● **DATA RECORDS**:

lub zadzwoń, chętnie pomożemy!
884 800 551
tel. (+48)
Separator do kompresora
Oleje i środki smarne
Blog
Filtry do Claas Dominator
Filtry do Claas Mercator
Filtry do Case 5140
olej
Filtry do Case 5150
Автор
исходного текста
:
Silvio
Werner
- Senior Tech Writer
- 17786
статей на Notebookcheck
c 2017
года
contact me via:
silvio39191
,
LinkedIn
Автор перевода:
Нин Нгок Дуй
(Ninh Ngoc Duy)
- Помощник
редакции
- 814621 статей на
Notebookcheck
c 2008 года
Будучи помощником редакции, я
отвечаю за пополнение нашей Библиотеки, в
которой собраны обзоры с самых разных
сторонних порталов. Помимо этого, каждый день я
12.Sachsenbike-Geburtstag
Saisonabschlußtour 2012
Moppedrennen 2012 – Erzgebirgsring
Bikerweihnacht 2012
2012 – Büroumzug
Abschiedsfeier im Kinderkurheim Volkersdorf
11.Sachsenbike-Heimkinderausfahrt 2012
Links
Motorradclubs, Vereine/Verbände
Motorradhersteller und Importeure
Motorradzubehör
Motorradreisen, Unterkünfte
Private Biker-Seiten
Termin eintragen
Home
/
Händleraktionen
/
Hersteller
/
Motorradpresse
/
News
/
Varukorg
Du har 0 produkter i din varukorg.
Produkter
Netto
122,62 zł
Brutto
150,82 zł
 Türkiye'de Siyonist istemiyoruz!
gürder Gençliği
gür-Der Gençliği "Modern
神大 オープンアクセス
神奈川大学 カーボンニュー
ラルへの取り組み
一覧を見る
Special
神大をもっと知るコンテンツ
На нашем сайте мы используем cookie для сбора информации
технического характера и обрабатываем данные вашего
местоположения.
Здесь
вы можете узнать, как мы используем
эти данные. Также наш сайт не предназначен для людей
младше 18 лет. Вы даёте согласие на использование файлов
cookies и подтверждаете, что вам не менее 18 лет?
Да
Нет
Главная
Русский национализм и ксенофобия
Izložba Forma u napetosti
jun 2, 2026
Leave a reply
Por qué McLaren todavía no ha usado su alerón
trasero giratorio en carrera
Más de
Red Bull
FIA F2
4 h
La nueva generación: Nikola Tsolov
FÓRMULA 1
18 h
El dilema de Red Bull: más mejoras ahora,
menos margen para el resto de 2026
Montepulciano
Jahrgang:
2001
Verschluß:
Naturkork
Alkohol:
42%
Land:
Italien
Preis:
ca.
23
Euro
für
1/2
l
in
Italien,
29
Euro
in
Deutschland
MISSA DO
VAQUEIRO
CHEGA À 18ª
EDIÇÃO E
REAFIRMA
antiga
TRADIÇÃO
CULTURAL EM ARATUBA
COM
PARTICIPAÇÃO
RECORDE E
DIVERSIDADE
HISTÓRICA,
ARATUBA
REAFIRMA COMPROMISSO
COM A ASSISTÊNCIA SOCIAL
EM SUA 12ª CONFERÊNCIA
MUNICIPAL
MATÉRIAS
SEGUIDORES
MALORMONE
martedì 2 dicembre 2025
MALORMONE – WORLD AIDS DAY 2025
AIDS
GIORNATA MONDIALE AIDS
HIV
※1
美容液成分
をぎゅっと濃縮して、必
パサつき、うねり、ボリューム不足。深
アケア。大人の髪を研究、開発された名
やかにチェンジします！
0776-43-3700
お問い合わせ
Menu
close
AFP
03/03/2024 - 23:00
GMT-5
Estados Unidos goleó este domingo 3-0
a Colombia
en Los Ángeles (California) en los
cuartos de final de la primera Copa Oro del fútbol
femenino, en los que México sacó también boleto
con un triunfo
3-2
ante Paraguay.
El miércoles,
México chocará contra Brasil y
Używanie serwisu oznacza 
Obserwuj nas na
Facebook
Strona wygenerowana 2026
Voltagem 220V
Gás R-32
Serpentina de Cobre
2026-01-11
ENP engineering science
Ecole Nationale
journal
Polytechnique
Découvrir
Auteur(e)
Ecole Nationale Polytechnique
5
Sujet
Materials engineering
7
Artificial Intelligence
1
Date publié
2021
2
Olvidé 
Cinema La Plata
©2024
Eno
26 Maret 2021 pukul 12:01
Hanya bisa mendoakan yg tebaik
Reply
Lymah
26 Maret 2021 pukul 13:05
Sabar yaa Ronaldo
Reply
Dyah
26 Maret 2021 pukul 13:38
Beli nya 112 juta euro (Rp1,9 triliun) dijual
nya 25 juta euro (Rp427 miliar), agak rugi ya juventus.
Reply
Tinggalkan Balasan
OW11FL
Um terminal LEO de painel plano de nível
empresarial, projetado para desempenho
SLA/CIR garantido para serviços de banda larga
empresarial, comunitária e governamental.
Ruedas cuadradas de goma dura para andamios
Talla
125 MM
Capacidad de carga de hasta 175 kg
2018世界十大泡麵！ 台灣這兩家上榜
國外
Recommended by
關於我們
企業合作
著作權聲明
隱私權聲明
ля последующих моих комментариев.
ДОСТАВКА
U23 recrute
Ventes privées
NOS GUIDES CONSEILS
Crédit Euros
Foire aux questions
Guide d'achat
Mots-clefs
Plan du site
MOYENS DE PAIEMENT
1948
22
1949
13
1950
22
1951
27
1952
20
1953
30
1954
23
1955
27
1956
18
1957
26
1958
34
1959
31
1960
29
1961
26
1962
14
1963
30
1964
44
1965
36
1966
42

● **TASK TO COMPLETE**:
Rewrite the text of every entry above with "Red Bull" changed to "Ferrari" wherever it occurs. Keep everything else the same.

● **EXERCISE RESULT**:
lub zadzwoń, chętnie pomożemy!
884 800 551
tel. (+48)
Separator do kompresora
Oleje i środki smarne
Blog
Filtry do Claas Dominator
Filtry do Claas Mercator
Filtry do Case 5140
olej
Filtry do Case 5150
Автор
исходного текста
:
Silvio
Werner
- Senior Tech Writer
- 17786
статей на Notebookcheck
c 2017
года
contact me via:
silvio39191
,
LinkedIn
Автор перевода:
Нин Нгок Дуй
(Ninh Ngoc Duy)
- Помощник
редакции
- 814621 статей на
Notebookcheck
c 2008 года
Будучи помощником редакции, я
отвечаю за пополнение нашей Библиотеки, в
которой собраны обзоры с самых разных
сторонних порталов. Помимо этого, каждый день я
12.Sachsenbike-Geburtstag
Saisonabschlußtour 2012
Moppedrennen 2012 – Erzgebirgsring
Bikerweihnacht 2012
2012 – Büroumzug
Abschiedsfeier im Kinderkurheim Volkersdorf
11.Sachsenbike-Heimkinderausfahrt 2012
Links
Motorradclubs, Vereine/Verbände
Motorradhersteller und Importeure
Motorradzubehör
Motorradreisen, Unterkünfte
Private Biker-Seiten
Termin eintragen
Home
/
Händleraktionen
/
Hersteller
/
Motorradpresse
/
News
/
Varukorg
Du har 0 produkter i din varukorg.
Produkter
Netto
122,62 zł
Brutto
150,82 zł
 Türkiye'de Siyonist istemiyoruz!
gürder Gençliği
gür-Der Gençliği "Modern
神大 オープンアクセス
神奈川大学 カーボンニュー
ラルへの取り組み
一覧を見る
Special
神大をもっと知るコンテンツ
На нашем сайте мы используем cookie для сбора информации
технического характера и обрабатываем данные вашего
местоположения.
Здесь
вы можете узнать, как мы используем
эти данные. Также наш сайт не предназначен для людей
младше 18 лет. Вы даёте согласие на использование файлов
cookies и подтверждаете, что вам не менее 18 лет?
Да
Нет
Главная
Русский национализм и ксенофобия
Izložba Forma u napetosti
jun 2, 2026
Leave a reply
Por qué McLaren todavía no ha usado su alerón
trasero giratorio en carrera
Más de
Ferrari
FIA F2
4 h
La nueva generación: Nikola Tsolov
FÓRMULA 1
18 h
El dilema de Ferrari: más mejoras ahora,
menos margen para el resto de 2026
Montepulciano
Jahrgang:
2001
Verschluß:
Naturkork
Alkohol:
42%
Land:
Italien
Preis:
ca.
23
Euro
für
1/2
l
in
Italien,
29
Euro
in
Deutschland
MISSA DO
VAQUEIRO
CHEGA À 18ª
EDIÇÃO E
REAFIRMA
antiga
TRADIÇÃO
CULTURAL EM ARATUBA
COM
PARTICIPAÇÃO
RECORDE E
DIVERSIDADE
HISTÓRICA,
ARATUBA
REAFIRMA COMPROMISSO
COM A ASSISTÊNCIA SOCIAL
EM SUA 12ª CONFERÊNCIA
MUNICIPAL
MATÉRIAS
SEGUIDORES
MALORMONE
martedì 2 dicembre 2025
MALORMONE – WORLD AIDS DAY 2025
AIDS
GIORNATA MONDIALE AIDS
HIV
※1
美容液成分
をぎゅっと濃縮して、必
パサつき、うねり、ボリューム不足。深
アケア。大人の髪を研究、開発された名
やかにチェンジします！
0776-43-3700
お問い合わせ
Menu
close
AFP
03/03/2024 - 23:00
GMT-5
Estados Unidos goleó este domingo 3-0
a Colombia
en Los Ángeles (California) en los
cuartos de final de la primera Copa Oro del fútbol
femenino, en los que México sacó también boleto
con un triunfo
3-2
ante Paraguay.
El miércoles,
México chocará contra Brasil y
Używanie serwisu oznacza 
Obserwuj nas na
Facebook
Strona wygenerowana 2026
Voltagem 220V
Gás R-32
Serpentina de Cobre
2026-01-11
ENP engineering science
Ecole Nationale
journal
Polytechnique
Découvrir
Auteur(e)
Ecole Nationale Polytechnique
5
Sujet
Materials engineering
7
Artificial Intelligence
1
Date publié
2021
2
Olvidé 
Cinema La Plata
©2024
Eno
26 Maret 2021 pukul 12:01
Hanya bisa mendoakan yg tebaik
Reply
Lymah
26 Maret 2021 pukul 13:05
Sabar yaa Ronaldo
Reply
Dyah
26 Maret 2021 pukul 13:38
Beli nya 112 juta euro (Rp1,9 triliun) dijual
nya 25 juta euro (Rp427 miliar), agak rugi ya juventus.
Reply
Tinggalkan Balasan
OW11FL
Um terminal LEO de painel plano de nível
empresarial, projetado para desempenho
SLA/CIR garantido para serviços de banda larga
empresarial, comunitária e governamental.
Ruedas cuadradas de goma dura para andamios
Talla
125 MM
Capacidad de carga de hasta 175 kg
2018世界十大泡麵！ 台灣這兩家上榜
國外
Recommended by
關於我們
企業合作
著作權聲明
隱私權聲明
ля последующих моих комментариев.
ДОСТАВКА
U23 recrute
Ventes privées
NOS GUIDES CONSEILS
Crédit Euros
Foire aux questions
Guide d'achat
Mots-clefs
Plan du site
MOYENS DE PAIEMENT
1948
22
1949
13
1950
22
1951
27
1952
20
1953
30
1954
23
1955
27
1956
18
1957
26
1958
34
1959
31
1960
29
1961
26
1962
14
1963
30
1964
44
1965
36
1966
42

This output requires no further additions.